Multimodal LLMs are models that can process and understand different types of data, including text, images, and audio. This makes them ideal for understanding the meaning and purpose of UI elements, which are often a combination of text, images, and interactive elements.
TLDR – we can understand UI elements by looking at an image
– try it out in the playground app
– read the post on how to fine-tune miniCPM yourself
On a high level, these are the steps used to understand a UI element.
- Gather data about the UI element.
This may include screenshots, videos, and descriptions of the element’s functionality. - Choose a multimodal LLM.
There are several multimodal LLMs available, such as OpenAI’s GPT-4v and Google’s Gemini Pro.
The larger ones are generally quite expensive and slow and trained on a large dataset with a large variety of content. - Finetune the model
To get better results, and to be able to use faster and more affordable models, we finetune models to be better at this specific task. In this case, we’ll focus on MiniCPM-v – a smaller, multimodal model, possible to fit into a single GPU for inference. - Prompt the LLM.
The prompt should describe the UI element and ask the LLM to explain its meaning and purpose. - Use the output.
The LLM will generate a response that explains the UI element’s meaning and purpose.
Here is an example of a prompt you could use:
Given a screenshot of a UI element, explain its meaning and purpose.
The UI element is a button with the text "Add to Cart" next to an image of a product.
The LLM might generate the following response:
The "Add to Cart" button is a call to action that allows users to
add a product to their shopping cart.
The button is typically located next to the product image
and is designed to be visually appealing and easy to find.
When a user clicks the button, the product is added to their cart,
and they can continue shopping or proceed to checkout.
Multimodal LLMs can be a valuable tool for understanding the meaning and purpose of UI elements. By following these steps, you can use multimodal LLMs to improve the usability and user experience of your applications.
But since you don’t know what the element is showing, we need to be more vague in our ask to the model. We can then provide an image as well, send in this prompt, and the image:
Given a screenshot of a UI element, explain its meaning and purpose.
Be concise, only reply with what the element does in a UI context.
The LLM might generate the following response:
The element is a "Add to Cart" button.
It allows users to add a product to their shopping cart.

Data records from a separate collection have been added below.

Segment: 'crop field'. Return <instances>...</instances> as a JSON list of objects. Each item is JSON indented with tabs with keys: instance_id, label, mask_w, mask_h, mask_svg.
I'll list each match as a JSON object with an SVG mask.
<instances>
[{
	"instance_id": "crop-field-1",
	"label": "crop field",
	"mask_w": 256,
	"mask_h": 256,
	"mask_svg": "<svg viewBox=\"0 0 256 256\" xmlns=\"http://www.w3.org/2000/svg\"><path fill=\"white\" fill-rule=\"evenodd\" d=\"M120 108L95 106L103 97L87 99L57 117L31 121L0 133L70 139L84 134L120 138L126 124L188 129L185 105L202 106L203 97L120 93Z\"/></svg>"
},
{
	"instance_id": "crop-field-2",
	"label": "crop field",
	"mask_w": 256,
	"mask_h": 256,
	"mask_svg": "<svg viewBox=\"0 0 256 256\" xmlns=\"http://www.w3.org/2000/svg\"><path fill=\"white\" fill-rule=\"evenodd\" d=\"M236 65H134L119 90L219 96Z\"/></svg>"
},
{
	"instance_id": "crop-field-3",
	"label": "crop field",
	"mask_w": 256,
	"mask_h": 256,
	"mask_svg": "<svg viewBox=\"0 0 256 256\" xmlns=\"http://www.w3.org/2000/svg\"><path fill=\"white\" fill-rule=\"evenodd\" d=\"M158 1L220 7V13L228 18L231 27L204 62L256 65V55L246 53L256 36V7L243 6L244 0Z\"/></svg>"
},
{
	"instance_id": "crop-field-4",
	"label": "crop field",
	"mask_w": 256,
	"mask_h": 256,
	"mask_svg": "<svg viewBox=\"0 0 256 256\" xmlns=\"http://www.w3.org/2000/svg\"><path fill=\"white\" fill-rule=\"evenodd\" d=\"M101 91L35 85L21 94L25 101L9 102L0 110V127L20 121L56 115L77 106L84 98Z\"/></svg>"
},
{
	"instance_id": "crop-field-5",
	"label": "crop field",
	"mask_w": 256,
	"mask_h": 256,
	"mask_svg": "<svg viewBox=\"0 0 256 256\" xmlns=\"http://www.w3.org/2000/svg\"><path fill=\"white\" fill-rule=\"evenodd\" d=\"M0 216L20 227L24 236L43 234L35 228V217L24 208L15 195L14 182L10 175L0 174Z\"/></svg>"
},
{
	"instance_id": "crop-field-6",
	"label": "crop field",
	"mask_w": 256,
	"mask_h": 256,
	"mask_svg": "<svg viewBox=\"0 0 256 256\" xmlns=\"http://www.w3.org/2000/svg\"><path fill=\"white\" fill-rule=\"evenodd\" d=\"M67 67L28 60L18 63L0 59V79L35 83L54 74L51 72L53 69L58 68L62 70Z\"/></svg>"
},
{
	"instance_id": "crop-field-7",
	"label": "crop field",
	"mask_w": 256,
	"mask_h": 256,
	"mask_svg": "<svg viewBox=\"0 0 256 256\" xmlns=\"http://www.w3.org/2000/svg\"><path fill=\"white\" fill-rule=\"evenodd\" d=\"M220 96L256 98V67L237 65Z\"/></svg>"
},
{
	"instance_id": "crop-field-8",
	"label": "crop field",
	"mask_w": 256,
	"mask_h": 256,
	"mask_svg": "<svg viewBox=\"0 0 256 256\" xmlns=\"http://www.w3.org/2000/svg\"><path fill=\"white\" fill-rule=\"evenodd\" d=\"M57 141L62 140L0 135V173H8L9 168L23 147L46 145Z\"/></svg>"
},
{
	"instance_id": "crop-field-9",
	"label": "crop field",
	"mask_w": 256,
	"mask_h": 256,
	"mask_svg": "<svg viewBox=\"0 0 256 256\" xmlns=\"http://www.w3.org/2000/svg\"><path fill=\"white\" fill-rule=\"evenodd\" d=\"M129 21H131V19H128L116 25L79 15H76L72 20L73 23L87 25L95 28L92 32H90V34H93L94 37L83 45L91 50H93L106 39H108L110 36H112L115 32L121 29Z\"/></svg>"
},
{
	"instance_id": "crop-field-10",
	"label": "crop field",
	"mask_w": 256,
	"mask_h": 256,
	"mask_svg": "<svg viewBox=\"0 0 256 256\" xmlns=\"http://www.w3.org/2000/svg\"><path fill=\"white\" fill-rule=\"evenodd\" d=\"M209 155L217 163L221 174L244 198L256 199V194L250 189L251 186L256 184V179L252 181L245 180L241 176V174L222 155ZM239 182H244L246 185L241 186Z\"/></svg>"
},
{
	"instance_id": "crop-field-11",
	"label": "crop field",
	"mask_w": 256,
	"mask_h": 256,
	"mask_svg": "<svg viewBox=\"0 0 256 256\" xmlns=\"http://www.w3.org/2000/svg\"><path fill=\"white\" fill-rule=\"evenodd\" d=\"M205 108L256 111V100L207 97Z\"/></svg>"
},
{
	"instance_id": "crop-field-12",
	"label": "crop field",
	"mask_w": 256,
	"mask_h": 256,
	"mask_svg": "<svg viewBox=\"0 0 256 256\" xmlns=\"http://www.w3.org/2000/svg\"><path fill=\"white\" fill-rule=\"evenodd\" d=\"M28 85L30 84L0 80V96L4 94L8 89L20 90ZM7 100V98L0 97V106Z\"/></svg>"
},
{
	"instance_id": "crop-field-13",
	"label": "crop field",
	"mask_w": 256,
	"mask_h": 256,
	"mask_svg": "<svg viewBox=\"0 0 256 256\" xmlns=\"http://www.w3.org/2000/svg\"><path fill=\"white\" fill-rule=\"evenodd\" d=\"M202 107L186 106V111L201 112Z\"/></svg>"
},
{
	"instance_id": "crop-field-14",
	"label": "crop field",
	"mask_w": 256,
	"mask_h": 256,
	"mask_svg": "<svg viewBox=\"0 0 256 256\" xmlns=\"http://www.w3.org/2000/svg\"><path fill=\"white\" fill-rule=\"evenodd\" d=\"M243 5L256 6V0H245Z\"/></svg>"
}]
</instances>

Better – but not great, in our use case we need to understand what product will be added to the cart – for that to work we need to give even more context.
Send this prompt, the image, and the context
Given a screenshot of a UI element, explain its meaning and purpose.
Be concise, only reply with what the element does in a UI context.
Take this context into consideration when responding:
Context: {parsedContext}
The LLM might generate the following response:
The element is a "Add to Cart" button.
It allows users to add the Nike Air Force - $199, to their shopping cart.
The Problem
Understanding UI elements on websites can be challenging due to ambiguous icons, complex visual hierarchies, and multiple similar elements. We experimented with various approaches to tackle these issues, using both visual and textual data.
Experimenting with Different Approaches
1. Visual-Only Models:
Initially, we tried models that focused solely on visual data. These models struggled with context-specific icons, like a trash can that could mean different things in different parts of a page. Visual cues alone were insufficient to disambiguate these elements reliably.
2. Textual-Only Models:
Next, we tested models that relied purely on textual data, such as HTML and CSS. While these models understood the structure and semantics from the DOM, they failed to grasp the visual nuances, such as the prominence of certain elements based on their size, color, or placement.
3. Multimodal Approach with MiniCPM-v:
We fine-tuned MiniCPM-v on a dataset of 10,000 annotated UI elements, combining both visual and textual inputs. This multimodal approach proved most effective in our evaluations. The model could interpret icons in context, understand the visual hierarchy with the help of DOM data, and differentiate between similar elements by analyzing both their visual attributes and surrounding text.
Key Benefits
– Context-Aware Detection:
Icons are correctly interpreted based on their visual and textual context.
– Better Visual Hierarchy Understanding:
Integrates DOM data to decode the importance and relationship of UI elements.
– Accurate Handling of Similar Elements:
Differentiates between identical icons used in different contexts, like multiple trash cans in a table.
Finetuning of MiniCPM-v
To not get too technical, we split out the how-to section into its own article – see “How we Fine-Tuned miniCPM to Understand Web Interfaces”
Conclusion
Our experiments showed that a multimodal approach using MiniCPM-v is the most effective way to detect and understand UI elements on websites. By leveraging both visual and textual data, we achieved greater accuracy in interpreting complex web interfaces.